*DATASET EXCERPTS:*
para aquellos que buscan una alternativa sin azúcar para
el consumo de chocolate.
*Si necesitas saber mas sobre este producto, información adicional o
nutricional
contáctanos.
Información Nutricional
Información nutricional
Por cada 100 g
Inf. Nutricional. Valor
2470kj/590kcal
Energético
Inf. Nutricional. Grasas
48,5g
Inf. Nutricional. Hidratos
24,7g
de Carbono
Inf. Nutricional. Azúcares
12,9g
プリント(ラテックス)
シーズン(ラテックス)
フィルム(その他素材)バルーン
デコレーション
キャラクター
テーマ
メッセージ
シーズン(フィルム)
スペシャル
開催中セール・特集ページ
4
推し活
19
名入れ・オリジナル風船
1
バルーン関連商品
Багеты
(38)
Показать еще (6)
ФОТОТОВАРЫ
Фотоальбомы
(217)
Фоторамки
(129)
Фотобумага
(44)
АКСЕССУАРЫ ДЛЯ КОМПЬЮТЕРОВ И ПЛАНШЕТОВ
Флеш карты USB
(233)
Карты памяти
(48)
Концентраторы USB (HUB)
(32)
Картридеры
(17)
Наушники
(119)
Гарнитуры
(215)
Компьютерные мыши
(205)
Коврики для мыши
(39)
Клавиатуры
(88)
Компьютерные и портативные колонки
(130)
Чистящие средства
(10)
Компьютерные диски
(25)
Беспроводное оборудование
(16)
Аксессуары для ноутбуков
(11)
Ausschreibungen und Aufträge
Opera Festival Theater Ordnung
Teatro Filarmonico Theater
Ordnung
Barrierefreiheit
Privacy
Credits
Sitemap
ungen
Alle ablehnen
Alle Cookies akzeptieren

*TO DO:*
What is needed is the data above, output in full and exactly as it stands.

*COMPLETED EXERCISE:*
para aquellos que buscan una alternativa sin azúcar para
el consumo de chocolate.
*Si necesitas saber mas sobre este producto, información adicional o
nutricional
contáctanos.
Información Nutricional
Información nutricional
Por cada 100 g
Inf. Nutricional. Valor
2470kj/590kcal
Energético
Inf. Nutricional. Grasas
48,5g
Inf. Nutricional. Hidratos
24,7g
de Carbono
Inf. Nutricional. Azúcares
12,9g
プリント(ラテックス)
シーズン(ラテックス)
フィルム(その他素材)バルーン
デコレーション
キャラクター
テーマ
メッセージ
シーズン(フィルム)
スペシャル
開催中セール・特集ページ
4
推し活
19
名入れ・オリジナル風船
1
バルーン関連商品
Багеты
(38)
Показать еще (6)
ФОТОТОВАРЫ
Фотоальбомы
(217)
Фоторамки
(129)
Фотобумага
(44)
АКСЕССУАРЫ ДЛЯ КОМПЬЮТЕРОВ И ПЛАНШЕТОВ
Флеш карты USB
(233)
Карты памяти
(48)
Концентраторы USB (HUB)
(32)
Картридеры
(17)
Наушники
(119)
Гарнитуры
(215)
Компьютерные мыши
(205)
Коврики для мыши
(39)
Клавиатуры
(88)
Компьютерные и портативные колонки
(130)
Чистящие средства
(10)
Компьютерные диски
(25)
Беспроводное оборудование
(16)
Аксессуары для ноутбуков
(11)
Ausschreibungen und Aufträge
Opera Festival Theater Ordnung
Teatro Filarmonico Theater
Ordnung
Barrierefreiheit
Privacy
Credits
Sitemap
ungen
Alle ablehnen
Alle Cookies akzeptieren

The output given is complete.